§ **TAREFAS A REALIZAR**
**1)** No trecho sobre empresas e a ditadura, quanto a Volkswagen se comprometeu a pagar a vítimas e seus familiares pelo Termo de Ajustamento de Conduta?
**2)** Transcreva, do trecho sobre empresas e a ditadura, a parte que começa pelas palavras que contêm "Mas, como tudo" e termina em "de 55 universidades.".

§ **TRECHO**
---+---

Soou quase como escárnio, tendo em vista a conhecida ligação da Volkswagen com os porões da ditadura militar, de tal modo documentada que a empresa firmou um Termo de Ajustamento de Conduta (TAC) com o Ministério Público Federal, Ministério Público Estadual e Ministério Público do Trabalho, comprometendo-se a pagar cerca de R$ 36 milhões a vítimas e seus familiares na ditadura.
Mas, como tudo que se refere aos crimes cometidos durante esse período, não houve condenação da empresa na Justiça. Parte dos recursos devidos pela Volks foi destinada a projetos de pesquisa pela memória e verdade. Entre eles, o projeto “A responsabilidade de empresas por violações de direitos durante a ditadura”, coordenado por Edson Teles, do Centro de Antropologia e Arqueologia Forense (Caaf) da Universidade Federal de São Paulo (Unifesp), com participação de pesquisadores de 55 universidades.
A partir desse trabalho sobre dez empresas, listadas pelo Ministério Público, a Pública produziu reportagens investigativas que trouxeram à luz a colaboração direta com a ditadura, não apenas das estatais, mas de empresas privadas, muito conhecidas dos consumidores brasileiros como Arroz Tio João, Fiat, Aracruz Celulose.
Em alguns casos, a ligação das empresas com a ditadura já era conhecida, mas os pesquisadores reuniram documentação, fizeram entrevistas e tomaram depoimentos que detalham a natureza dessa cooperação, o que é essencial para que o país conheça sua história e as empresas assumam a responsabilidade diante da sociedade pelas atitudes tomadas, quase sempre clandestinas.
Nesta segunda-feira passada, a última reportagem da série trouxe novos personagens, documentos e depoimentos que trazem novas dimensões da ligação de um dos maiores jornais do país, a Folha de S.Paulo, com o aparelho repressivo da ditadura. A colaboração já havia sido revelada em 2004 pela pesquisadora Beatriz Kushnir, a primeira a mostrar, por exemplo, que as peruas do jornal eram utilizadas pela Oban – Operação Bandeirantes –, que prendeu ilegalmente, torturou e matou militantes políticos, inclusive jornalistas da própria Folha, com ajuda da empresa.

---+---

§ **DADOS EM ANÁLISE**
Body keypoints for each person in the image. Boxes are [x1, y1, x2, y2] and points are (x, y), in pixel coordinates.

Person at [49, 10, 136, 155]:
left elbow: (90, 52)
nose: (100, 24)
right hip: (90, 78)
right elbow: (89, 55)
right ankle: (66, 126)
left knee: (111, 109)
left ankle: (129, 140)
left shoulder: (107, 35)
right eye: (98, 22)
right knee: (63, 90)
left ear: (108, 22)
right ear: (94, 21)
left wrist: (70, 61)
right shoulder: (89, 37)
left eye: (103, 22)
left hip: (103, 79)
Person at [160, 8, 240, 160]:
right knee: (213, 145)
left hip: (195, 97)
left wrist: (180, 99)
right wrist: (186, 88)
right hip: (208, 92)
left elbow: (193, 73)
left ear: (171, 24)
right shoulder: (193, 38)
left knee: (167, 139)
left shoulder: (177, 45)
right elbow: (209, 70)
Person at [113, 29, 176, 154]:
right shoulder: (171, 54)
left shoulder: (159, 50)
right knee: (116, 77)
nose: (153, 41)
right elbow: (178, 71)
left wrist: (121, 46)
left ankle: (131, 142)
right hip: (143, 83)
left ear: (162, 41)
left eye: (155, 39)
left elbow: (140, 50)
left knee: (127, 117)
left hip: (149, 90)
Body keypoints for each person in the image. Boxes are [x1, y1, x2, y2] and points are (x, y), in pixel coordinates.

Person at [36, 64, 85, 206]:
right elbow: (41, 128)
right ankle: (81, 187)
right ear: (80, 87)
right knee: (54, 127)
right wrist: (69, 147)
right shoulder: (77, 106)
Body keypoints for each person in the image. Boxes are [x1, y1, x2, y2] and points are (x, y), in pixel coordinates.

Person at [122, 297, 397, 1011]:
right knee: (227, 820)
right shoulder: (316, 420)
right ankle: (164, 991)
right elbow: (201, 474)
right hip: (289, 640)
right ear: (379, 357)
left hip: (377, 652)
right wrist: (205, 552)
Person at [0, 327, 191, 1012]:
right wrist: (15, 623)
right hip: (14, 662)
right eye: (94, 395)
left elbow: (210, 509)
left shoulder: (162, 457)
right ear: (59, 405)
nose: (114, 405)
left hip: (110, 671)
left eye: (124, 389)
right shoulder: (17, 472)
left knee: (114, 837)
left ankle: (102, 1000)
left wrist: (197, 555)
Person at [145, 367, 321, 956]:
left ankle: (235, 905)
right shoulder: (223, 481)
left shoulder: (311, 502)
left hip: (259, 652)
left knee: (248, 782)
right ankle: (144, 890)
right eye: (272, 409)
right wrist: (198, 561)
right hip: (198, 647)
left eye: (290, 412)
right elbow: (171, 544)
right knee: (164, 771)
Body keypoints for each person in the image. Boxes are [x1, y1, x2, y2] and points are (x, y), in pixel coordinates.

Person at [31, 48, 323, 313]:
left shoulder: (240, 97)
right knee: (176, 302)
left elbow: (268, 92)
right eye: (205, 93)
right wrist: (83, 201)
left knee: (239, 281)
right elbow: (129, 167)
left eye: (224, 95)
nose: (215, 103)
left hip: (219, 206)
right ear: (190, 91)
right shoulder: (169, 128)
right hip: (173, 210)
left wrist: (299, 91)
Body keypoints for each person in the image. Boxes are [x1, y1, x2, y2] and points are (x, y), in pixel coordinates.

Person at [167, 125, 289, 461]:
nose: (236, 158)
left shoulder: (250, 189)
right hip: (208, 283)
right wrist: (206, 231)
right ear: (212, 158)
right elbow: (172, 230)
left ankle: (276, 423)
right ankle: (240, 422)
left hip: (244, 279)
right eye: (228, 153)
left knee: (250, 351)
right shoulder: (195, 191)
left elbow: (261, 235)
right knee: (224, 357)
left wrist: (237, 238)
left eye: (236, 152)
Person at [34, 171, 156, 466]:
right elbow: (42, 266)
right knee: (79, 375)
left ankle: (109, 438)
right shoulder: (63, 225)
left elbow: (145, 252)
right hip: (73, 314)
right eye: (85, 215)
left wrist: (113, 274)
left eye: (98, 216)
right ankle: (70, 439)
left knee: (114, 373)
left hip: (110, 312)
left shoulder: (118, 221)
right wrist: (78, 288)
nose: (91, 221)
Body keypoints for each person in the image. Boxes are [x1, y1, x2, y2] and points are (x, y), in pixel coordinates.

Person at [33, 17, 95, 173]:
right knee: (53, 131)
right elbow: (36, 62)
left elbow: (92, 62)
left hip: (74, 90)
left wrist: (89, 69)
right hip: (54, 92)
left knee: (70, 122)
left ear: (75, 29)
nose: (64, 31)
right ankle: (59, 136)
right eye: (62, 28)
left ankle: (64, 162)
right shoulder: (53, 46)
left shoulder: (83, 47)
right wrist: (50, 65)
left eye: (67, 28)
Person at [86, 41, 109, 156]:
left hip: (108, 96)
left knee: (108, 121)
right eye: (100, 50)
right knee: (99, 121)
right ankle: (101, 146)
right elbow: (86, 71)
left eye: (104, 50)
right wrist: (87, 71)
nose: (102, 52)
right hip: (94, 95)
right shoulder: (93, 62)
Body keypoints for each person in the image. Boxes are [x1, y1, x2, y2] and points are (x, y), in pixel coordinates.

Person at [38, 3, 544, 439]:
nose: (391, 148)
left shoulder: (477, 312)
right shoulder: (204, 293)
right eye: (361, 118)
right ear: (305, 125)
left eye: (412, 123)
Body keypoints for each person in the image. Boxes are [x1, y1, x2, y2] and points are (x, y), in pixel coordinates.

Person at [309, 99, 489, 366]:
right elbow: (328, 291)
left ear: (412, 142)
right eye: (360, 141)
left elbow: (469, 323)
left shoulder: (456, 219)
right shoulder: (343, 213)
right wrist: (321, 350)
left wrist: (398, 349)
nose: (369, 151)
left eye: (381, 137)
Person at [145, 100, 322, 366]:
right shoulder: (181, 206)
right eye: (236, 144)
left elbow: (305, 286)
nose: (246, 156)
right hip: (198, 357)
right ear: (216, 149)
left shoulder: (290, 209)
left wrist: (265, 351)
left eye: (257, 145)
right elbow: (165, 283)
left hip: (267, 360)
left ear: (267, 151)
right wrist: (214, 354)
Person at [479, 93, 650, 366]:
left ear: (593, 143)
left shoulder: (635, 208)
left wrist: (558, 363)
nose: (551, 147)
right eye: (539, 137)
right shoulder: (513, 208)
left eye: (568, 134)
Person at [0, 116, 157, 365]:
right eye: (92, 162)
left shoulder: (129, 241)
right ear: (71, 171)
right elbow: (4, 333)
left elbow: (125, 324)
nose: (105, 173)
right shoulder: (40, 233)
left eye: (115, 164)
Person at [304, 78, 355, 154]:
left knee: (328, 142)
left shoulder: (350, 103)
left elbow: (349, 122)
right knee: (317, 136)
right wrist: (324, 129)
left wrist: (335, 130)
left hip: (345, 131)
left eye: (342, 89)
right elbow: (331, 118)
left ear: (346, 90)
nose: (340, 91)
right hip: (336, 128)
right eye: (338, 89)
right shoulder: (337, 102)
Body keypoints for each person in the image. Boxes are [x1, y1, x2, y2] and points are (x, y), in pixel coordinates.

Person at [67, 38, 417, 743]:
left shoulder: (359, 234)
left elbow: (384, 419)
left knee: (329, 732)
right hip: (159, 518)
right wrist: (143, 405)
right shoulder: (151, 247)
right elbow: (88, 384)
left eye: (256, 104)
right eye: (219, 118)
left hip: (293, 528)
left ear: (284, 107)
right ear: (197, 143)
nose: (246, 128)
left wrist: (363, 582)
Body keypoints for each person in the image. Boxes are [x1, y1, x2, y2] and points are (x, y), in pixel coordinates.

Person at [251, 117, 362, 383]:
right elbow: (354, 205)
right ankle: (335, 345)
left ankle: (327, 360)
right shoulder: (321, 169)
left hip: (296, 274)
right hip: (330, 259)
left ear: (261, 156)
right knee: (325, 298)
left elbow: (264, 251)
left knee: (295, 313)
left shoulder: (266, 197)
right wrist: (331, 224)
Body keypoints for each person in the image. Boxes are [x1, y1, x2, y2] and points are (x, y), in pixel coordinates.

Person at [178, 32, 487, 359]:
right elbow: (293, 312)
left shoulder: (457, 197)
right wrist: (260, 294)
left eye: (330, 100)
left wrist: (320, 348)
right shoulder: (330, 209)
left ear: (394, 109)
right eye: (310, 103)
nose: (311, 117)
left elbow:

---+---

§ **RESPOSTAS ESPERADAS**
**1)** Cerca de R$ 36 milhões.

**2)**
Mas, como tudo que se refere aos crimes cometidos durante esse período, não houve condenação da empresa na Justiça. Parte dos recursos devidos pela Volks foi destinada a projetos de pesquisa pela memória e verdade. Entre eles, o projeto “A responsabilidade de empresas por violações de direitos durante a ditadura”, coordenado por Edson Teles, do Centro de Antropologia e Arqueologia Forense (Caaf) da Universidade Federal de São Paulo (Unifesp), com participação de pesquisadores de 55 universidades.